- WHAT TO PRODUCE
Recast every line of the records below as a numbered list, omitting the blank lines.

[Dataset entries]
☆ ☆ ☆ ☆ ☆

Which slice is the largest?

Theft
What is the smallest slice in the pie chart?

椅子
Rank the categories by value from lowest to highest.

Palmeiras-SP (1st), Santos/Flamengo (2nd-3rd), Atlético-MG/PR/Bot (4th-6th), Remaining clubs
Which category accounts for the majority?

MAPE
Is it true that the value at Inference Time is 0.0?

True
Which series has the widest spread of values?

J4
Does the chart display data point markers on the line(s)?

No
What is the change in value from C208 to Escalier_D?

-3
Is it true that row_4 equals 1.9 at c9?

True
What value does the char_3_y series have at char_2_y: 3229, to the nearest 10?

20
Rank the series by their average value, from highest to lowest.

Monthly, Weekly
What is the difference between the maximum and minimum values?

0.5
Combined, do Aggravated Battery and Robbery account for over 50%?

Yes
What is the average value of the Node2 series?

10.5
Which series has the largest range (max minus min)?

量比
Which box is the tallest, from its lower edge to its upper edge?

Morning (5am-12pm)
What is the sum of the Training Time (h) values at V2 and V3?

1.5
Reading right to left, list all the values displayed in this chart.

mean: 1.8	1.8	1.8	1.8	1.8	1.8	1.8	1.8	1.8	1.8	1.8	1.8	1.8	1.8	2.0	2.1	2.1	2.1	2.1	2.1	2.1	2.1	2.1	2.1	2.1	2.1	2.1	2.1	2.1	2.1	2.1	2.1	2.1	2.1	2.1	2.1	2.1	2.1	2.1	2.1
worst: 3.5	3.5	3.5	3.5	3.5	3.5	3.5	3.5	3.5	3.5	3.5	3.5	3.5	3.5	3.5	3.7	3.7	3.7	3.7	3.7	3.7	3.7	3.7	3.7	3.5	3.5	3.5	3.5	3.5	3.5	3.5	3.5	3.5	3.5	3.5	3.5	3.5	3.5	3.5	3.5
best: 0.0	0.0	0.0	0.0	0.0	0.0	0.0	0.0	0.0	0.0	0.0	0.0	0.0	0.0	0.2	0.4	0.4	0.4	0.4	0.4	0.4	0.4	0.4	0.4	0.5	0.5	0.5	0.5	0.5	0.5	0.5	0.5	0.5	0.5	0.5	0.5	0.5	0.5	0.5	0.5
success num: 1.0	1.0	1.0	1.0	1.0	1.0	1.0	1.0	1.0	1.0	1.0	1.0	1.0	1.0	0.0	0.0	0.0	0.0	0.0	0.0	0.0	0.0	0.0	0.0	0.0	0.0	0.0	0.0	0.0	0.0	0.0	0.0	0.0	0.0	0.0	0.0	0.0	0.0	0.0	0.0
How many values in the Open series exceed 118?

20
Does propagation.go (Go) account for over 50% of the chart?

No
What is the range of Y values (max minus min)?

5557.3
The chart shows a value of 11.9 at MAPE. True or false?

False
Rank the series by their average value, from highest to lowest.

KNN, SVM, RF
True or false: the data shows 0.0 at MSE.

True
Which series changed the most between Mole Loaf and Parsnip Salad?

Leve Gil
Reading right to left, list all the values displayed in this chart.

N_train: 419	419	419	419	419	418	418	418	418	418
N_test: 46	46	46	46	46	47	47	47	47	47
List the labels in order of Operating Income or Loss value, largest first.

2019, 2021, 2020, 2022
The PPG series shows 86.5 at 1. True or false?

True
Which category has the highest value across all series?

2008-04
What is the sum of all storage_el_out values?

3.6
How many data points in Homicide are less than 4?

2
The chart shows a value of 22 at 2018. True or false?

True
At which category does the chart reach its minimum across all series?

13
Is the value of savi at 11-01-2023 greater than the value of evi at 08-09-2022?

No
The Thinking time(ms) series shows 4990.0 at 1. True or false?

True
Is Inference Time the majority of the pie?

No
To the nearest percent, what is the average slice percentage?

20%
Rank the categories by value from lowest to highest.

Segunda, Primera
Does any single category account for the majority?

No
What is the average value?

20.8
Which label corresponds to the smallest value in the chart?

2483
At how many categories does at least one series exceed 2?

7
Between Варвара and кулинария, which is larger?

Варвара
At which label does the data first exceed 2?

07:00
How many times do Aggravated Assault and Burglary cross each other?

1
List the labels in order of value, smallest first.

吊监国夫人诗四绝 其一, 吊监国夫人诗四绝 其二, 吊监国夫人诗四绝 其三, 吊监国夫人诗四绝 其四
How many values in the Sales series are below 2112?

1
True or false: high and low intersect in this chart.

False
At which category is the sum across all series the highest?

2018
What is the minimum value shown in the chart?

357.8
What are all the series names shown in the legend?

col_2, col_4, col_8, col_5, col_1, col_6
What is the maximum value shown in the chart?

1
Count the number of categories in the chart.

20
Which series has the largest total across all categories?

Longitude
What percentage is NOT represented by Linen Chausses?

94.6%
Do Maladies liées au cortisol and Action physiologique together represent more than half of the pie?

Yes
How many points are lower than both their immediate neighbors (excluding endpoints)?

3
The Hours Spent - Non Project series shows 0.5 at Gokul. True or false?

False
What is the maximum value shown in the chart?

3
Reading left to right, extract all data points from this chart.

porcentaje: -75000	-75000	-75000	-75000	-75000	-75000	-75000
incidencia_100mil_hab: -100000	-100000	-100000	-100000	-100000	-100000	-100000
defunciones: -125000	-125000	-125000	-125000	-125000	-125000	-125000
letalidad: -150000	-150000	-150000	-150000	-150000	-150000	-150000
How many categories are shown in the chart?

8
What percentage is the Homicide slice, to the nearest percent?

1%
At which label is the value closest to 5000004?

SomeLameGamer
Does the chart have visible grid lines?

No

☆ ☆ ☆ ☆ ☆

- EXERCISE RESULT
1. Which slice is the largest?
2. Theft
3. What is the smallest slice in the pie chart?
4. 椅子
5. Rank the categories by value from lowest to highest.
6. Palmeiras-SP (1st), Santos/Flamengo (2nd-3rd), Atlético-MG/PR/Bot (4th-6th), Remaining clubs
7. Which category accounts for the majority?
8. MAPE
9. Is it true that the value at Inference Time is 0.0?
10. True
11. Which series has the widest spread of values?
12. J4
13. Does the chart display data point markers on the line(s)?
14. No
15. What is the change in value from C208 to Escalier_D?
16. -3
17. Is it true that row_4 equals 1.9 at c9?
18. True
19. What value does the char_3_y series have at char_2_y: 3229, to the nearest 10?
20. 20
21. Rank the series by their average value, from highest to lowest.
22. Monthly, Weekly
23. What is the difference between the maximum and minimum values?
24. 0.5
25. Combined, do Aggravated Battery and Robbery account for over 50%?
26. Yes
27. What is the average value of the Node2 series?
28. 10.5
29. Which series has the largest range (max minus min)?
30. 量比
31. Which box is the tallest, from its lower edge to its upper edge?
32. Morning (5am-12pm)
33. What is the sum of the Training Time (h) values at V2 and V3?
34. 1.5
35. Reading right to left, list all the values displayed in this chart.
36. mean: 1.8	1.8	1.8	1.8	1.8	1.8	1.8	1.8	1.8	1.8	1.8	1.8	1.8	1.8	2.0	2.1	2.1	2.1	2.1	2.1	2.1	2.1	2.1	2.1	2.1	2.1	2.1	2.1	2.1	2.1	2.1	2.1	2.1	2.1	2.1	2.1	2.1	2.1	2.1	2.1
37. worst: 3.5	3.5	3.5	3.5	3.5	3.5	3.5	3.5	3.5	3.5	3.5	3.5	3.5	3.5	3.5	3.7	3.7	3.7	3.7	3.7	3.7	3.7	3.7	3.7	3.5	3.5	3.5	3.5	3.5	3.5	3.5	3.5	3.5	3.5	3.5	3.5	3.5	3.5	3.5	3.5
38. best: 0.0	0.0	0.0	0.0	0.0	0.0	0.0	0.0	0.0	0.0	0.0	0.0	0.0	0.0	0.2	0.4	0.4	0.4	0.4	0.4	0.4	0.4	0.4	0.4	0.5	0.5	0.5	0.5	0.5	0.5	0.5	0.5	0.5	0.5	0.5	0.5	0.5	0.5	0.5	0.5
39. success num: 1.0	1.0	1.0	1.0	1.0	1.0	1.0	1.0	1.0	1.0	1.0	1.0	1.0	1.0	0.0	0.0	0.0	0.0	0.0	0.0	0.0	0.0	0.0	0.0	0.0	0.0	0.0	0.0	0.0	0.0	0.0	0.0	0.0	0.0	0.0	0.0	0.0	0.0	0.0	0.0
40. How many values in the Open series exceed 118?
41. 20
42. Does propagation.go (Go) account for over 50% of the chart?
43. No
44. What is the range of Y values (max minus min)?
45. 5557.3
46. The chart shows a value of 11.9 at MAPE. True or false?
47. False
48. Rank the series by their average value, from highest to lowest.
49. KNN, SVM, RF
50. True or false: the data shows 0.0 at MSE.
51. True
52. Which series changed the most between Mole Loaf and Parsnip Salad?
53. Leve Gil
54. Reading right to left, list all the values displayed in this chart.
55. N_train: 419	419	419	419	419	418	418	418	418	418
56. N_test: 46	46	46	46	46	47	47	47	47	47
57. List the labels in order of Operating Income or Loss value, largest first.
58. 2019, 2021, 2020, 2022
59. The PPG series shows 86.5 at 1. True or false?
60. True
61. Which category has the highest value across all series?
62. 2008-04
63. What is the sum of all storage_el_out values?
64. 3.6
65. How many data points in Homicide are less than 4?
66. 2
67. The chart shows a value of 22 at 2018. True or false?
68. True
69. At which category does the chart reach its minimum across all series?
70. 13
71. Is the value of savi at 11-01-2023 greater than the value of evi at 08-09-2022?
72. No
73. The Thinking time(ms) series shows 4990.0 at 1. True or false?
74. True
75. Is Inference Time the majority of the pie?
76. No
77. To the nearest percent, what is the average slice percentage?
78. 20%
79. Rank the categories by value from lowest to highest.
80. Segunda, Primera
81. Does any single category account for the majority?
82. No
83. What is the average value?
84. 20.8
85. Which label corresponds to the smallest value in the chart?
86. 2483
87. At how many categories does at least one series exceed 2?
88. 7
89. Between Варвара and кулинария, which is larger?
90. Варвара
91. At which label does the data first exceed 2?
92. 07:00
93. How many times do Aggravated Assault and Burglary cross each other?
94. 1
95. List the labels in order of value, smallest first.
96. 吊监国夫人诗四绝 其一, 吊监国夫人诗四绝 其二, 吊监国夫人诗四绝 其三, 吊监国夫人诗四绝 其四
97. How many values in the Sales series are below 2112?
98. 1
99. True or false: high and low intersect in this chart.
100. False
101. At which category is the sum across all series the highest?
102. 2018
103. What is the minimum value shown in the chart?
104. 357.8
105. What are all the series names shown in the legend?
106. col_2, col_4, col_8, col_5, col_1, col_6
107. What is the maximum value shown in the chart?
108. 1
109. Count the number of categories in the chart.
110. 20
111. Which series has the largest total across all categories?
112. Longitude
113. What percentage is NOT represented by Linen Chausses?
114. 94.6%
115. Do Maladies liées au cortisol and Action physiologique together represent more than half of the pie?
116. Yes
117. How many points are lower than both their immediate neighbors (excluding endpoints)?
118. 3
119. The Hours Spent - Non Project series shows 0.5 at Gokul. True or false?
120. False
121. What is the maximum value shown in the chart?
122. 3
123. Reading left to right, extract all data points from this chart.
124. porcentaje: -75000	-75000	-75000	-75000	-75000	-75000	-75000
125. incidencia_100mil_hab: -100000	-100000	-100000	-100000	-100000	-100000	-100000
126. defunciones: -125000	-125000	-125000	-125000	-125000	-125000	-125000
127. letalidad: -150000	-150000	-150000	-150000	-150000	-150000	-150000
128. How many categories are shown in the chart?
129. 8
130. What percentage is the Homicide slice, to the nearest percent?
131. 1%
132. At which label is the value closest to 5000004?
133. SomeLameGamer
134. Does the chart have visible grid lines?
135. No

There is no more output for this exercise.